Scholars and policymakers alike agree that innovation in the biosciences is key to future growth. The field continues to shift and expand, and it is certainly changing the way people live their lives in a variety of ways. With a large share of federal research dollars devoted to the biosciences, the field is just beginning to live up to its billing as a source of innovation, economic productivity and growth. Vast untapped potential to imagine and innovate exists in the biosciences given new tools now widely available.
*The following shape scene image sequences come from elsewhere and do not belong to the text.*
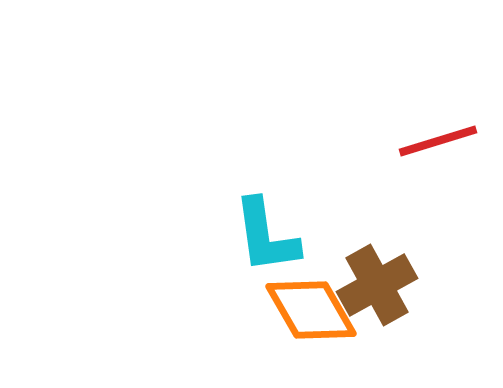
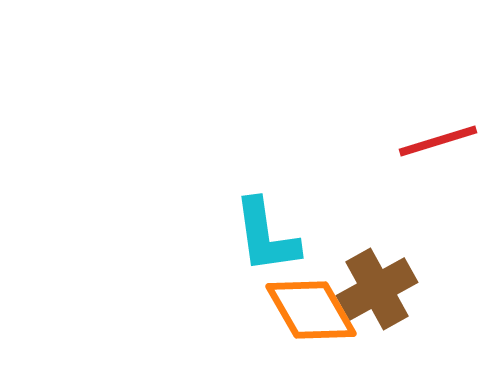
brown cross: moved 4 px down
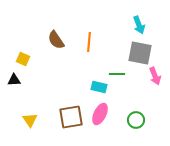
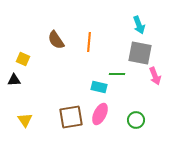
yellow triangle: moved 5 px left
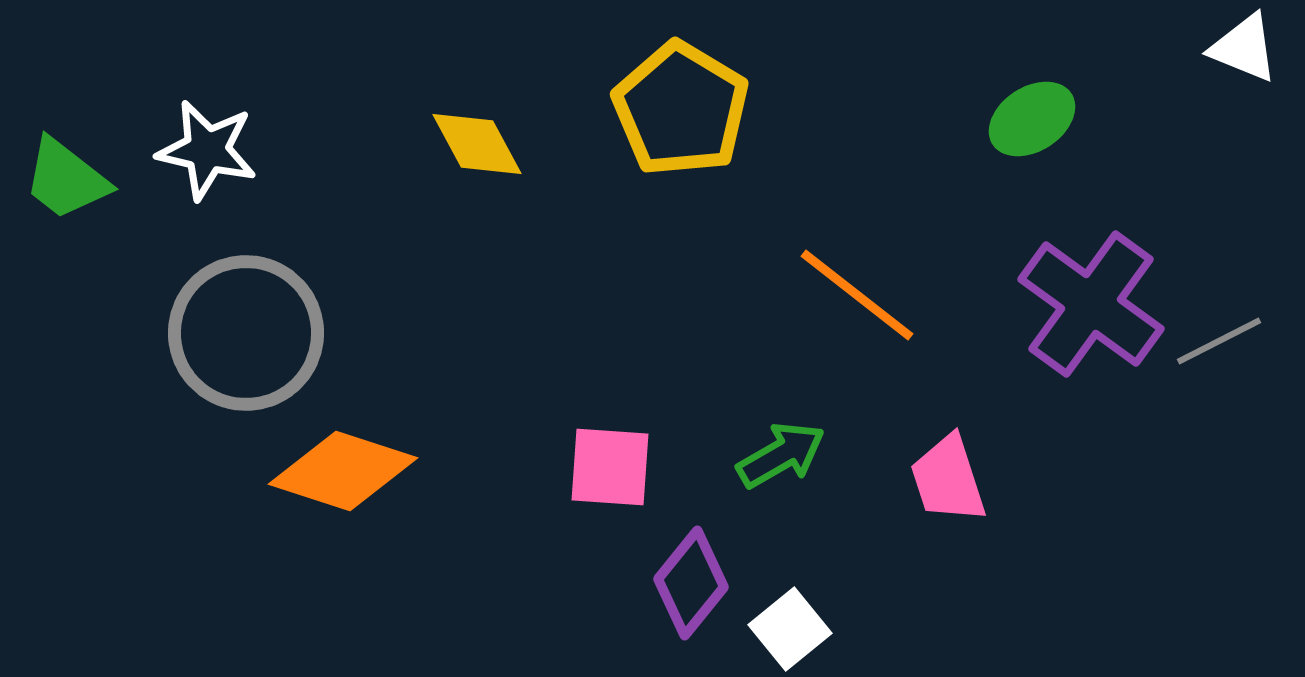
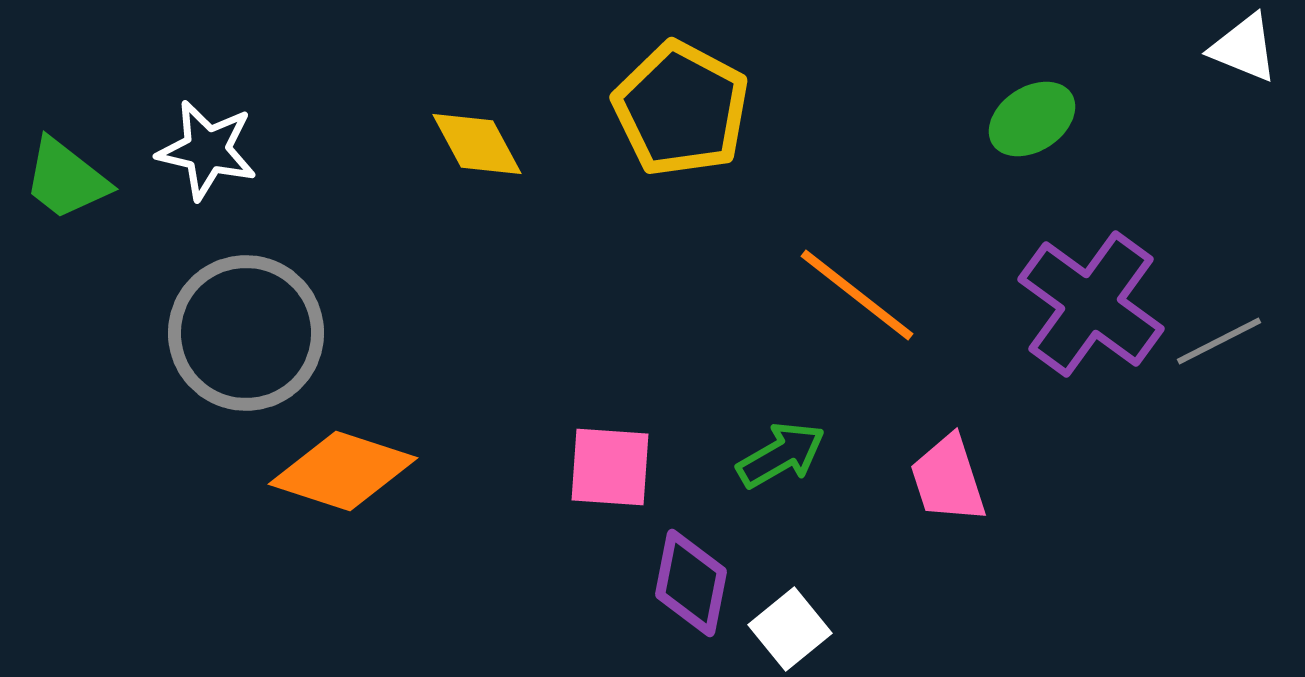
yellow pentagon: rotated 3 degrees counterclockwise
purple diamond: rotated 28 degrees counterclockwise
In The Biologist's Imagination, William Hoffman and Leo Furcht examine the history of innovation in the biosciences, tracing technological innovation from the late eighteenth century to the present and placing special emphasis on how and where technology evolves. Place is often key to innovation, from the early industrial age to the rise of the biotechnology industry in the second half of the twentieth century. The book uses the distinct history of bioinnovation to discuss current trends as they relate to medicine, agriculture, energy, industry, ecosystems, and climate. Fast-moving research fields like genomics, synthetic biology, stem cell research, neuroscience, bioautomation and bioprinting are accelerating these trends.

Hoffman and Furcht argue that our system of bioscience innovation is itself in need of innovation. It needs to adapt to the massive changes brought about by converging technologies and the globalization of higher education, workforce skills, and entrepreneurship. The Biologist's Imagination is both a review of past models for bioscience innovation and a forward-looking, original argument for what future models should take into account.